Fig. 2: Structural optimization of the lead compound C40.

A Subdivision of lead compound C40 into core and linker region, R1 is the area altered in the first optimization round, R2 represents the area altered in the second optimization round after R1 was chosen. B Selected structures of functional groups used for R1 substitution. The dark red box indicates the moiety chosen in the first round of optimization based on the activity screen in. C Here, all analogs of the first optimization round of C40 were assessed for progranulin induction through the luciferase-based reporter assay after 48 h of treatment. Treatment concentration of 3 µM is shown normalized to the average value of DMSO controls (n = 4 biological replicates are summarized as mean ± SD). D In optimization round two, based on A03, R2 was substituted with shown functional groups. E Activity of new analogs were assessed via the luciferase-based reporter assay after 24 h of treatment and 3 µM treatment concentration normalized to the average value of DMSO controls is shown (n = 3 except for A24, A8, A29, A33, which are n = 2, biological replicates are summarized as mean ± SD). F Predicted LogS and LogP values of each analog of both optimization rounds as an indicator of solubility. Solubility scale of LogS and Lipophilicity scale of LogP are indicated, increasing blue color depicts increasing solubility. Predictions were made with SwissADME94 and the consensus LogP was used.

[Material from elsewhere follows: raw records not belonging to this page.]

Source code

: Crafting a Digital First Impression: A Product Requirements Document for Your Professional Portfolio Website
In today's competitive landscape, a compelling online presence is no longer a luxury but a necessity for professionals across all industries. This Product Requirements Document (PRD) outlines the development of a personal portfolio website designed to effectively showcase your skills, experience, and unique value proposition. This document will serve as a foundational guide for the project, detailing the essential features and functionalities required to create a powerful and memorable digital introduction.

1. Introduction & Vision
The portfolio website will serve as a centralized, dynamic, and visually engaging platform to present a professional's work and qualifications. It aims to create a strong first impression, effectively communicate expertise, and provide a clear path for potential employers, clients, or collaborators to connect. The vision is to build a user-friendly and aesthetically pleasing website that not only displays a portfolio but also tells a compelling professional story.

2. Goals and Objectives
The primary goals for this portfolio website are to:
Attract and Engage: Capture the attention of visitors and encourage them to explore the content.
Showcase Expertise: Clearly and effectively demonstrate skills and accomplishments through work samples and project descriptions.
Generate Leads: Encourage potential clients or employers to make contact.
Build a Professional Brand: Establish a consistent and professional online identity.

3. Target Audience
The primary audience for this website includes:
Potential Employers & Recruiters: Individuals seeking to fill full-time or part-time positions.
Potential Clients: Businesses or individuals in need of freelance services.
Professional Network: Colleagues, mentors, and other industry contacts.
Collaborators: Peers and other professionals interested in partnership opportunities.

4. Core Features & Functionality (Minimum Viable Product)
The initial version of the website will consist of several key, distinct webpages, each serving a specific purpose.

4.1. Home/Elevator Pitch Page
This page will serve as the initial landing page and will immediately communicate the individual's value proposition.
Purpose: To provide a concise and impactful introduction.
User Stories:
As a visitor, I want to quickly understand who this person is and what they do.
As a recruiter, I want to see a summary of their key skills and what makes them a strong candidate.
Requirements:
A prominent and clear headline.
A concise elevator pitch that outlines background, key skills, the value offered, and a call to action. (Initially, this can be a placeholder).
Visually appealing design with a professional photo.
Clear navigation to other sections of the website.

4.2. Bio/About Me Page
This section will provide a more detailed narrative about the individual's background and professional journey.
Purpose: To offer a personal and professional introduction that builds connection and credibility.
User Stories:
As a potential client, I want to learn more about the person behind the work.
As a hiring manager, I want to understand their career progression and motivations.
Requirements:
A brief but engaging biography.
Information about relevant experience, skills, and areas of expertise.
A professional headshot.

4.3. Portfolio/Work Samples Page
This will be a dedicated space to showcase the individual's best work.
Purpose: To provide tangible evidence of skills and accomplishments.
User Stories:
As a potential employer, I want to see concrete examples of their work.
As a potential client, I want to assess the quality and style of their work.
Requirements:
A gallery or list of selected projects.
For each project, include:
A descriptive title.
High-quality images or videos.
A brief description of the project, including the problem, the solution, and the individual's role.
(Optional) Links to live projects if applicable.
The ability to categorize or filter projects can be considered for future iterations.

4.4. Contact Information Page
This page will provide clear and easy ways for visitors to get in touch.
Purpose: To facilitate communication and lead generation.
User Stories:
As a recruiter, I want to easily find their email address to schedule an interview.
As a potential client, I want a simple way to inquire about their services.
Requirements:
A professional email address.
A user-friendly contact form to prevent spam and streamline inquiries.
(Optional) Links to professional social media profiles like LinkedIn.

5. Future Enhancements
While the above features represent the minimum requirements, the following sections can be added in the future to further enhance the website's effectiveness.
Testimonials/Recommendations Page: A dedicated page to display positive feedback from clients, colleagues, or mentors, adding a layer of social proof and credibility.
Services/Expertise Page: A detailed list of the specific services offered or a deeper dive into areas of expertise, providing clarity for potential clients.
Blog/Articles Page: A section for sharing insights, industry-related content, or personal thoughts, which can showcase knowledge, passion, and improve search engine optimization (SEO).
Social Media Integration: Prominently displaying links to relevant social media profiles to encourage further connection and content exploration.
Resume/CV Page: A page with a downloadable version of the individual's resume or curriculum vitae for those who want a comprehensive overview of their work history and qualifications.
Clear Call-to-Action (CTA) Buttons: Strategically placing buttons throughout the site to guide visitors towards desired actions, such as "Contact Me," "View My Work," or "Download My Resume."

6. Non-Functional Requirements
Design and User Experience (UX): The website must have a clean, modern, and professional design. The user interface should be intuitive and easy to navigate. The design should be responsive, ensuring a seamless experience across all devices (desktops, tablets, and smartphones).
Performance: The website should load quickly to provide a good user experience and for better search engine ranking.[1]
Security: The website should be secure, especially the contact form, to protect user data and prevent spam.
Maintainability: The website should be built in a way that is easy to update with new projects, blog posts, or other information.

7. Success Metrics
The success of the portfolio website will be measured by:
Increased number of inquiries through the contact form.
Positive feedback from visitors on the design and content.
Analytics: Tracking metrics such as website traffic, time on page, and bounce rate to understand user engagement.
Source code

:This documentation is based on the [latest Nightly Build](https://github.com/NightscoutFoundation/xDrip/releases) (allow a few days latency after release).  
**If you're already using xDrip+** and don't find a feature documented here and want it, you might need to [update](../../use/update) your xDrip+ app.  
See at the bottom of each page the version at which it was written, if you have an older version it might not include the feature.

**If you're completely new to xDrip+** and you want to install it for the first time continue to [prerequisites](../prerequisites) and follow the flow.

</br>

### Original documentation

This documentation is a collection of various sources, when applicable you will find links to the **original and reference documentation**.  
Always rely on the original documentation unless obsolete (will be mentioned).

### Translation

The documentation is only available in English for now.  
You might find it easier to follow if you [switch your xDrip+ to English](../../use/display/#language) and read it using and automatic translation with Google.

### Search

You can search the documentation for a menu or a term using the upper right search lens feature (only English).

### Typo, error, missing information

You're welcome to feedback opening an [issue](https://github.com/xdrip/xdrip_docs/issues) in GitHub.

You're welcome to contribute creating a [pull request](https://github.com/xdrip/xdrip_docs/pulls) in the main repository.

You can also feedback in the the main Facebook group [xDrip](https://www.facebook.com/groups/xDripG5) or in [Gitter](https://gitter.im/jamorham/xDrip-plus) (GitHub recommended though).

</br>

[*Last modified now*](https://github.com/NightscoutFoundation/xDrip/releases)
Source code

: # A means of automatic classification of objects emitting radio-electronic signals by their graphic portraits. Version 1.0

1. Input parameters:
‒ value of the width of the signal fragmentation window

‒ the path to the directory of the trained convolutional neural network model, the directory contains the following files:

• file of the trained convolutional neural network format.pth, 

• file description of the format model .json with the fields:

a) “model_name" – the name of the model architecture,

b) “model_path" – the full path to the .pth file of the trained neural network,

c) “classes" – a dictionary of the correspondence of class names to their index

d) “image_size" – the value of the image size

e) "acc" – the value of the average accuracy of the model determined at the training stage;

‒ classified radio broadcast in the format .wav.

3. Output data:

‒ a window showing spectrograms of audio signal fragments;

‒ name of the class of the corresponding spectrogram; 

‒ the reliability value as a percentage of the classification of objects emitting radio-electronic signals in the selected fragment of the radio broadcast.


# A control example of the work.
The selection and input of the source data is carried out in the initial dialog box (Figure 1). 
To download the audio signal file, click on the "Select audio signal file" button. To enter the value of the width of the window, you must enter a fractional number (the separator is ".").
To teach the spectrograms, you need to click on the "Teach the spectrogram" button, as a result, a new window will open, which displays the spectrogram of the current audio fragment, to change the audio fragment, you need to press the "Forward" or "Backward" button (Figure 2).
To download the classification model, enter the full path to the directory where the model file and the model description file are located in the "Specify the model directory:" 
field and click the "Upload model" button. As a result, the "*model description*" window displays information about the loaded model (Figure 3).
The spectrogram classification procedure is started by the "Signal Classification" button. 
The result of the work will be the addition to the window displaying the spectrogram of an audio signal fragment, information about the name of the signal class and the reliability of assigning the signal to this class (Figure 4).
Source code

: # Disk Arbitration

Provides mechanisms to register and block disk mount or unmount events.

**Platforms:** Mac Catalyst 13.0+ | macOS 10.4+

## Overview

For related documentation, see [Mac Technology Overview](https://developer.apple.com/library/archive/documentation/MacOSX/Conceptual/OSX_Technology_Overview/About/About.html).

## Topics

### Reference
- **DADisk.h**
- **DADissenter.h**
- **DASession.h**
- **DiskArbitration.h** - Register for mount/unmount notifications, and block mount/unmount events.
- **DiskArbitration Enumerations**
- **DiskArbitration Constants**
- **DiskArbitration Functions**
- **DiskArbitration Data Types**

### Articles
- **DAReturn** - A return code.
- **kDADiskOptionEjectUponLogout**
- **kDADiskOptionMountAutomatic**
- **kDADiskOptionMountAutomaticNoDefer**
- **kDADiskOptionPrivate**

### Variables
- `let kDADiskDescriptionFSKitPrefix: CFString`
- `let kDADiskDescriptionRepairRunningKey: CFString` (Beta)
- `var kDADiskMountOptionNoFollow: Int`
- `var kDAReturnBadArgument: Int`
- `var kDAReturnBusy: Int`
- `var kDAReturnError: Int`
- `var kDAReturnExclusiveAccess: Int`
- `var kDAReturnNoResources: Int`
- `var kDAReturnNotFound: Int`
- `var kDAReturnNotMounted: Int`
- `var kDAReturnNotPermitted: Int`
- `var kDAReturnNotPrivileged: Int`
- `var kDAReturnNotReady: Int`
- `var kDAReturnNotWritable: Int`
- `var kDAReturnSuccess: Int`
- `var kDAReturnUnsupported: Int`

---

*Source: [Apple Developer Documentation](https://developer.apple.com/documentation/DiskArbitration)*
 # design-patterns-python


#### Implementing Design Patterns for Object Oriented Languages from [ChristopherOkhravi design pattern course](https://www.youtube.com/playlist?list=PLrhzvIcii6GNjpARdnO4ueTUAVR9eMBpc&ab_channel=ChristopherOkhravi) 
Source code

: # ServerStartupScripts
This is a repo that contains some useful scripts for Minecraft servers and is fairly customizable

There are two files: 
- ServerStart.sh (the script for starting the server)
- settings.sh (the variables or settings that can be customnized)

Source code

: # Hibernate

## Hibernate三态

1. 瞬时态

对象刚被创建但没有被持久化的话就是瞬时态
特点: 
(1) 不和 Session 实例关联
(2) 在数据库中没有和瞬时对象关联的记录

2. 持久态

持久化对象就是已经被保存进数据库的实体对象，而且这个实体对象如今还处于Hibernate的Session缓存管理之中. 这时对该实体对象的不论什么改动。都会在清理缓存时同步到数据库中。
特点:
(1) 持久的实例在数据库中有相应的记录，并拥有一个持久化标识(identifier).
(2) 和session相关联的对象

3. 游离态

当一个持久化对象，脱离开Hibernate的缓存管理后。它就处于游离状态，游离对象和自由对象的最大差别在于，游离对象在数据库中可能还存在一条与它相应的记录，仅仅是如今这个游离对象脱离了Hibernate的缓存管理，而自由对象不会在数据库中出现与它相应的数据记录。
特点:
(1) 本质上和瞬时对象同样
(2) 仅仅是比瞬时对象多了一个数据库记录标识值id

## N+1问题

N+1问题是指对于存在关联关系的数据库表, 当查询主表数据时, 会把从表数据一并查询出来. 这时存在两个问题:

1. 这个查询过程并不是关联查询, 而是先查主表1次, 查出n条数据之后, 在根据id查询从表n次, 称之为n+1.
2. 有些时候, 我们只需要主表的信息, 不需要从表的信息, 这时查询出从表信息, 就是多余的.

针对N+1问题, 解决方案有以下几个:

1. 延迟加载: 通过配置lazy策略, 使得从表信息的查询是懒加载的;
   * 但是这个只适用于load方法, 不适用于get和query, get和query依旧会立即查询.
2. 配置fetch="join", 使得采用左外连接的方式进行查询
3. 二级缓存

Initial compounds are shown in black, new lead analogs are shown in red, first round of molecules are colored in pink, second round of molecules are colored in blue. G Principal component analysis of predicted molecular features of all analogs including measured luciferase activity. Closest analogs to A03 are circled. PCA was conducted with ClustVis97 and used parameters were predicted by SwissADME94. H Hierarchical clustering analysis of predicted and measured molecular features of all analogs conducted via ClustVis97. Rows are centered and variance scaling is applied. Correlation distance and average linkage is used for clustering both rows and columns.